While iCube has taken on a number of impactful campaigns for clients over the years
– from fighting the opioid crisis and encouraging healthy choices for diabetes patients,
to promoting car seat safety and cautioning against smoking for those who are pregnant
– Scarborough and Kiser say their work with Chastain has been particularly rewarding.
“One thing I have noticed about working with Ross, is that NASCAR has a very broad
fan base. We’ll have kids, teenagers, parents and grandparents that come out to our
events with him,” said Scarborough. “We’ve worked with other influencers in the past
and he has been a very good, personable partner to have in this effort. He really
does care about spreading this message of being safe on the roadways.”
“We’re not trying to sell anything. In all our advertisements and marketing, we’re
trying to change people’s behavior and, in the end, hopefully save lives,” added Kiser.
In one of the iCube-produced PSAs for THSO, Chastain introduces himself to viewers as “the guy who likes to smash watermelons
on the front stretch of the Nashville Superspeedway,” before adding, “You know what
I never smash?
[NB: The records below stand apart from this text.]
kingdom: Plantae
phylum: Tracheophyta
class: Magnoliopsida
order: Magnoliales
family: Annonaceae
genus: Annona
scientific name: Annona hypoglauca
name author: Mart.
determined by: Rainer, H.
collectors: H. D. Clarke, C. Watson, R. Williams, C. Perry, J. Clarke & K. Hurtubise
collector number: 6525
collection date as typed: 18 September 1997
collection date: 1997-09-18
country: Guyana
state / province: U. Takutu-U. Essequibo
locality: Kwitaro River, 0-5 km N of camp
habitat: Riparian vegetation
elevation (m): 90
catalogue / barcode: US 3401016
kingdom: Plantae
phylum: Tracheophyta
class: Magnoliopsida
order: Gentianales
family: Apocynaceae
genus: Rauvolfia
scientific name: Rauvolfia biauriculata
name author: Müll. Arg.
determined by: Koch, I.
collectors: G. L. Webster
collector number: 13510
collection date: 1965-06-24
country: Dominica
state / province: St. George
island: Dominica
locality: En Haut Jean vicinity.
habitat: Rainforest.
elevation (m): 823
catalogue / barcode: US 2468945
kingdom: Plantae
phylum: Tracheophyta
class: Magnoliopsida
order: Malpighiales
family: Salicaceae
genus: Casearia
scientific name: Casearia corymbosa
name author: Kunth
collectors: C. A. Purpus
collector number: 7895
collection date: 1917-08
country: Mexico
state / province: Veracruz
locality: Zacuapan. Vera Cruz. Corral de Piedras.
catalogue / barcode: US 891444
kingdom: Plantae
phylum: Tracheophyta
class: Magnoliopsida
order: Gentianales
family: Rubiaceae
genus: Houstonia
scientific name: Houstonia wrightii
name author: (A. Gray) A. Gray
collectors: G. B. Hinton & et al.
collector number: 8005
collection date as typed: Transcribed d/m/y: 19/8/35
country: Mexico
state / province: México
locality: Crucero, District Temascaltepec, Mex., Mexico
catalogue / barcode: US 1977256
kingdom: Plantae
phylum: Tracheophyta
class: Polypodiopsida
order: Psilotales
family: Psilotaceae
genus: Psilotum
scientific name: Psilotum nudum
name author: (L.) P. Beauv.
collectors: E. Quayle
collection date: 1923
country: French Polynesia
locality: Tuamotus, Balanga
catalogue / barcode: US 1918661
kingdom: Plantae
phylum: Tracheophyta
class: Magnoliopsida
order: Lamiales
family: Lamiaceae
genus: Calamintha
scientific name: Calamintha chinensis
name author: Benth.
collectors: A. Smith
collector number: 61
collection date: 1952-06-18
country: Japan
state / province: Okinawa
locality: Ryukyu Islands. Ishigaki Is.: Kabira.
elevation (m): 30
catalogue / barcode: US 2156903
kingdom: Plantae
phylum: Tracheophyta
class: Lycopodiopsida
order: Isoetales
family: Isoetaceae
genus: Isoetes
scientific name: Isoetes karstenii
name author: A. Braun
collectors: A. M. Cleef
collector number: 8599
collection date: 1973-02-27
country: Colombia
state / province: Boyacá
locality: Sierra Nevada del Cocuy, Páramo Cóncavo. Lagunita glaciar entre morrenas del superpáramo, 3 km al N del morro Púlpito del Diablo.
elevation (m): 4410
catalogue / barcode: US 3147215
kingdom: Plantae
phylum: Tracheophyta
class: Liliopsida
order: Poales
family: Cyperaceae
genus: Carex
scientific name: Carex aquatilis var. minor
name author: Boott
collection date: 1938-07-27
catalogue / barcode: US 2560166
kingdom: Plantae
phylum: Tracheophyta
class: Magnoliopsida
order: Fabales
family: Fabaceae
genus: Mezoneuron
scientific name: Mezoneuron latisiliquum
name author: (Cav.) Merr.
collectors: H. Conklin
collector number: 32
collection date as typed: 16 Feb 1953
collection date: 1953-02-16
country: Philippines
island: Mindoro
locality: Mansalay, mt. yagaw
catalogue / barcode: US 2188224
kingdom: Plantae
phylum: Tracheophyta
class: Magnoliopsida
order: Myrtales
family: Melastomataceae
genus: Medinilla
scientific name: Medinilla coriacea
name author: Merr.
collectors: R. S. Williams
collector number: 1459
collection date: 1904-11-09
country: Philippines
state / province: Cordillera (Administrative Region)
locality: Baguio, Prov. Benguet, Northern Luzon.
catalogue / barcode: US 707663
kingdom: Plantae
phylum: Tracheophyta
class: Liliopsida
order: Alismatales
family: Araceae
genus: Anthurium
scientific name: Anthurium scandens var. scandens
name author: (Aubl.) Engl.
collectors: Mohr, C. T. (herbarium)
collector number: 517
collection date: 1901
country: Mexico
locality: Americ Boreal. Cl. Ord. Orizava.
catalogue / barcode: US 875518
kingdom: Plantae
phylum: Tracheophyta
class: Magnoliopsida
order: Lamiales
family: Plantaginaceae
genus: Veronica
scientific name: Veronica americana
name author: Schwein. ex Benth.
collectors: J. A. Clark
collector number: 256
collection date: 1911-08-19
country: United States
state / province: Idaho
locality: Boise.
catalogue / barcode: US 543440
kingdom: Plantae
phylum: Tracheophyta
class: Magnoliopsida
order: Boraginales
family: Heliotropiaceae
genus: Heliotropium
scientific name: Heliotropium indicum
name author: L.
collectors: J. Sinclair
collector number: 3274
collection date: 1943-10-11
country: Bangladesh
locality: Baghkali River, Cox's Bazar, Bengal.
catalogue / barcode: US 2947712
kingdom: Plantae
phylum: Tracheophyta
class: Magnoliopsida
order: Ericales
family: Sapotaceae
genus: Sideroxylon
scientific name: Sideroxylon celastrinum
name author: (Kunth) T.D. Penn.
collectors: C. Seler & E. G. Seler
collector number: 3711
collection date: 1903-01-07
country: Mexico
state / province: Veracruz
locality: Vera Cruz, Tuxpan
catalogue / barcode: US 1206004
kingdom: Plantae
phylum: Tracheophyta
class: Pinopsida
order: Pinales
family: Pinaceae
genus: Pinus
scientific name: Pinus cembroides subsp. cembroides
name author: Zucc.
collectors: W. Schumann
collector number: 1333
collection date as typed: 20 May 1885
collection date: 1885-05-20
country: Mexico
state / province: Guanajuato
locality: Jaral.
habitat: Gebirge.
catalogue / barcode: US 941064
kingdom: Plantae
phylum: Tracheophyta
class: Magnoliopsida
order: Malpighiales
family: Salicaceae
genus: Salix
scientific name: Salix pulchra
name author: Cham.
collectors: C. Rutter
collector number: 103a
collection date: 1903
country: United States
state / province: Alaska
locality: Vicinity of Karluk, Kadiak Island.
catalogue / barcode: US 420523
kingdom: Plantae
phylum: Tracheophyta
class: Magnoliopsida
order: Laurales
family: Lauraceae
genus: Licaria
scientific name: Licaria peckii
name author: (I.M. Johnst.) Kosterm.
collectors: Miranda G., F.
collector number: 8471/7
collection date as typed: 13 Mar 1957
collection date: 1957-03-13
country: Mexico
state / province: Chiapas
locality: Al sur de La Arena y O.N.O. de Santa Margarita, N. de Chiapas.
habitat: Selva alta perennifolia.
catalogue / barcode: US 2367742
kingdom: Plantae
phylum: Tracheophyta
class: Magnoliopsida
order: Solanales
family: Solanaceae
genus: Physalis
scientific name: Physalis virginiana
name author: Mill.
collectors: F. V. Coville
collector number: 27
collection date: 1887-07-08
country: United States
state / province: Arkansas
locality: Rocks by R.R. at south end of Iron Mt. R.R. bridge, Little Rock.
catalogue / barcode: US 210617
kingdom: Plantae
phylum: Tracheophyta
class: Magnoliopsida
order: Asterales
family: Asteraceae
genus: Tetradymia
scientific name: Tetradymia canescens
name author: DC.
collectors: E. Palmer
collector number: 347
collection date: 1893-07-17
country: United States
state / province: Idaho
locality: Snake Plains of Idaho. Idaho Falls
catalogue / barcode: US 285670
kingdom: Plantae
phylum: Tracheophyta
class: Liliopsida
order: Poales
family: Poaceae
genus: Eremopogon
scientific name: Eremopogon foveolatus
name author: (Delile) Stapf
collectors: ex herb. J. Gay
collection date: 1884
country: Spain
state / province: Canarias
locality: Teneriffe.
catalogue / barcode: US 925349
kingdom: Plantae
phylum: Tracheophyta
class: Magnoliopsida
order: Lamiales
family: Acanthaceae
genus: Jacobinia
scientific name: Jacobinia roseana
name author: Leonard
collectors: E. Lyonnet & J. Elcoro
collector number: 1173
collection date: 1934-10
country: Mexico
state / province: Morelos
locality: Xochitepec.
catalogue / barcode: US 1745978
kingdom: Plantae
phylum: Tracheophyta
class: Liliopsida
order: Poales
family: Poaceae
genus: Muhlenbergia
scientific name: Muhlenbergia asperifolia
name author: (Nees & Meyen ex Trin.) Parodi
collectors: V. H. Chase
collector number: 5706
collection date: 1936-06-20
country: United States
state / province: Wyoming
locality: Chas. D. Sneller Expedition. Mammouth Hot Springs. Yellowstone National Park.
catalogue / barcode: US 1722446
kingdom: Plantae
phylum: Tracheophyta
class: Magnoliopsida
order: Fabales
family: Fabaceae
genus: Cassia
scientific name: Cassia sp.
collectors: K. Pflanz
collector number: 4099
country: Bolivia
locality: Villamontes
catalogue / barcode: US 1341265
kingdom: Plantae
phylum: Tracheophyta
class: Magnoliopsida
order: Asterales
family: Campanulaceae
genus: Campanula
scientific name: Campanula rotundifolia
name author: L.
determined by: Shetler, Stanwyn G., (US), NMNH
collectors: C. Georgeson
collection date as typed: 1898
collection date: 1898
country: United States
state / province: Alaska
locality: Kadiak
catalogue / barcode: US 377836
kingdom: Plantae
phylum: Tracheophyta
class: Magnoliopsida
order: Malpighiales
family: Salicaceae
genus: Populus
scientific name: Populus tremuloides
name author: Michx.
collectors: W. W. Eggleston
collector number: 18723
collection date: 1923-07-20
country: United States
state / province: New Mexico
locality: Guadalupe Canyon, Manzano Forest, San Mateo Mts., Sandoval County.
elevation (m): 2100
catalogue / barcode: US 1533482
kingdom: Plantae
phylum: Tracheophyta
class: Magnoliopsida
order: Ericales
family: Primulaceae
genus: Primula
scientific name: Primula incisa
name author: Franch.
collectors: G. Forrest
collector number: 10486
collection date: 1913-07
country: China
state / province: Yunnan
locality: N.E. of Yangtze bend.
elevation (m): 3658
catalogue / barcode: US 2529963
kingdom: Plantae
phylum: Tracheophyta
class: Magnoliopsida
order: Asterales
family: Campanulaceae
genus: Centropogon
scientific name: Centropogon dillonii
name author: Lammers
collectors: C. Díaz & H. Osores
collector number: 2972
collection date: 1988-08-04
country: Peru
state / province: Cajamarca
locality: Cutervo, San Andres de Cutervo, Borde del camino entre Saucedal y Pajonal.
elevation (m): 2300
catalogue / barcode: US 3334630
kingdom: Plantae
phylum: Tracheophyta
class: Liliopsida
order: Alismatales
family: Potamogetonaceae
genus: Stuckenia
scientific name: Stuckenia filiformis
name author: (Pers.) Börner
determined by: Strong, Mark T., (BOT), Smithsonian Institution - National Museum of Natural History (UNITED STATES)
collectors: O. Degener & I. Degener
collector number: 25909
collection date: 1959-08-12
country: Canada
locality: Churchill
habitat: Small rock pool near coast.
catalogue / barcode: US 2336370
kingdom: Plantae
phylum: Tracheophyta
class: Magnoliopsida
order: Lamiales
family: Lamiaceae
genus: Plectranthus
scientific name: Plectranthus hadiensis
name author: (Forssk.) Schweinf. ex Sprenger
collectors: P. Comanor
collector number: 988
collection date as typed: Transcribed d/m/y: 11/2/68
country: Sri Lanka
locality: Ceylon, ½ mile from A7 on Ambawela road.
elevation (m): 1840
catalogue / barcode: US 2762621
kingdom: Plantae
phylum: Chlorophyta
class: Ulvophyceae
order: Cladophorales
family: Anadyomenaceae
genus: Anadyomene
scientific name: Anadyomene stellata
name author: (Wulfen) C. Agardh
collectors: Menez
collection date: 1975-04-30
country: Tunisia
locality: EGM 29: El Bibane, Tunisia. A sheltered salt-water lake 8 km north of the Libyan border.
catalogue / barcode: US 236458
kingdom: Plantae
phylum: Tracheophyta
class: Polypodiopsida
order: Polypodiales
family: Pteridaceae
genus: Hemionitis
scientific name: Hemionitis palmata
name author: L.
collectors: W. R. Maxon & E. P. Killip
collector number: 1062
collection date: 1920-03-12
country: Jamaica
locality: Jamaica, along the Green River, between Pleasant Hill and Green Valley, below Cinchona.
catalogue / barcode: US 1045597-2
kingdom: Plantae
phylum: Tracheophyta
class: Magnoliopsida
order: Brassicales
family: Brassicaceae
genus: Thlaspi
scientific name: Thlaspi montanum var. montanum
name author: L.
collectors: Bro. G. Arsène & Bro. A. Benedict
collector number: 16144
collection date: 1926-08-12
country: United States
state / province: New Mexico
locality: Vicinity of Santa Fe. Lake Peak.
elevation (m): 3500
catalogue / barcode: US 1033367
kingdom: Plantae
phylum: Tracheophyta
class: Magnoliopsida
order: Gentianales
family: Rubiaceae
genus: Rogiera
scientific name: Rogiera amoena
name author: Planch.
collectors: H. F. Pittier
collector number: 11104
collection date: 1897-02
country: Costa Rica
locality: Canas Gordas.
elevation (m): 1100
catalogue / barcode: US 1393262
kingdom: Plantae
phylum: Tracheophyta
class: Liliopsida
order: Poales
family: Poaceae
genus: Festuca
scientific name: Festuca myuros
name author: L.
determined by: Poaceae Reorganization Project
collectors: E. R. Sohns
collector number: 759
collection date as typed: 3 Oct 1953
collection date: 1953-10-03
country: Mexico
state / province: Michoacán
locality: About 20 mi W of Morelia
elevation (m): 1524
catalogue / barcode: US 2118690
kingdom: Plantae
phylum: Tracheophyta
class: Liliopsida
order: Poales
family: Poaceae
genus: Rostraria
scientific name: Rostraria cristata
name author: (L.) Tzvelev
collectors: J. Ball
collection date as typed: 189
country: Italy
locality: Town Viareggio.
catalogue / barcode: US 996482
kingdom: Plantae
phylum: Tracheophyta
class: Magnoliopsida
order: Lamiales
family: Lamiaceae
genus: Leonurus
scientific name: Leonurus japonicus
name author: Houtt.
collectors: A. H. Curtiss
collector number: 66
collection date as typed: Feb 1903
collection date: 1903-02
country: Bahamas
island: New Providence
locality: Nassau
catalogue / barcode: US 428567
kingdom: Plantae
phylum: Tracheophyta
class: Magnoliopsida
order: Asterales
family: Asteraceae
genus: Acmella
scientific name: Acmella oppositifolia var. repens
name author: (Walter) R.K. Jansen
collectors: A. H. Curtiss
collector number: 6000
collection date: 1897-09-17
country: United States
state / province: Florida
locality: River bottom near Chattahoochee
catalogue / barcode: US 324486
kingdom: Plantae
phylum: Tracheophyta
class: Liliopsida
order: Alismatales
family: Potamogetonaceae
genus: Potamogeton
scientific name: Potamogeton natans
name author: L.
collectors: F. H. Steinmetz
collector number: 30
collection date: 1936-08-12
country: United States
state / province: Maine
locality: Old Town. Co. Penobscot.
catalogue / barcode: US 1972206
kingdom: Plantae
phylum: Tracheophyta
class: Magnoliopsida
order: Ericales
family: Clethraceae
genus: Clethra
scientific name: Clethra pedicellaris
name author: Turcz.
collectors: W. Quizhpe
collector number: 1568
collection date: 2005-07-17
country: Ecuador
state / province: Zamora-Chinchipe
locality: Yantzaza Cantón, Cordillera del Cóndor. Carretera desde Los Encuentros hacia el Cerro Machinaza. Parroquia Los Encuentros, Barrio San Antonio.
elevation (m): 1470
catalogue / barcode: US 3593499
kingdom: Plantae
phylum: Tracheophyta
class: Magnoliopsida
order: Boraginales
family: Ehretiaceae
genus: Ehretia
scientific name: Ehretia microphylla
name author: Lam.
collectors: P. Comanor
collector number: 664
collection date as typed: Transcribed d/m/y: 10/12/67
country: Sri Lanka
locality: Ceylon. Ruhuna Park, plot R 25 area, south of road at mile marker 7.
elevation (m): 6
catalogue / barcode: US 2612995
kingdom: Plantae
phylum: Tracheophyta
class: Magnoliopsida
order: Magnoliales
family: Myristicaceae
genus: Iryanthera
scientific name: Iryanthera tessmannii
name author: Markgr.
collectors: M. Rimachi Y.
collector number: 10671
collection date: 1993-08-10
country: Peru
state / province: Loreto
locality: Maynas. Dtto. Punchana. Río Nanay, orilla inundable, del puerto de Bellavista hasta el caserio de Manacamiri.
Safety rules.”
“Racing is all about control and the same goes for life on the road,” Chastain continues
in the PSA. “So, use your melon and don’t mix drinking and driving … We’re all racing
to a safer Tennessee, and we want you there at the finish line.”
Kiser and Scarborough, both of whom are also Tech alums, say the partnership with
Chastain is one of several ways that iCube works to promote safety behind the wheel.
Most recently, iCube produced an animated commercial as part of a “Fans Don’t Let Fans Drive Drunk” campaign. The video message, scripted
entirely by iCube, plays in sports venues across the state as part of a partnership
with the Tennessee Titans, Memphis Grizzlies, Nashville Predators and others. The
projects are funded through a grant provided by the Tennessee Highway Safety Office.
“Our goal is the road to zero – zero fatalities,” Kiser concluded. “We’re trying to
bring awareness and change to our fellow Tennesseans.”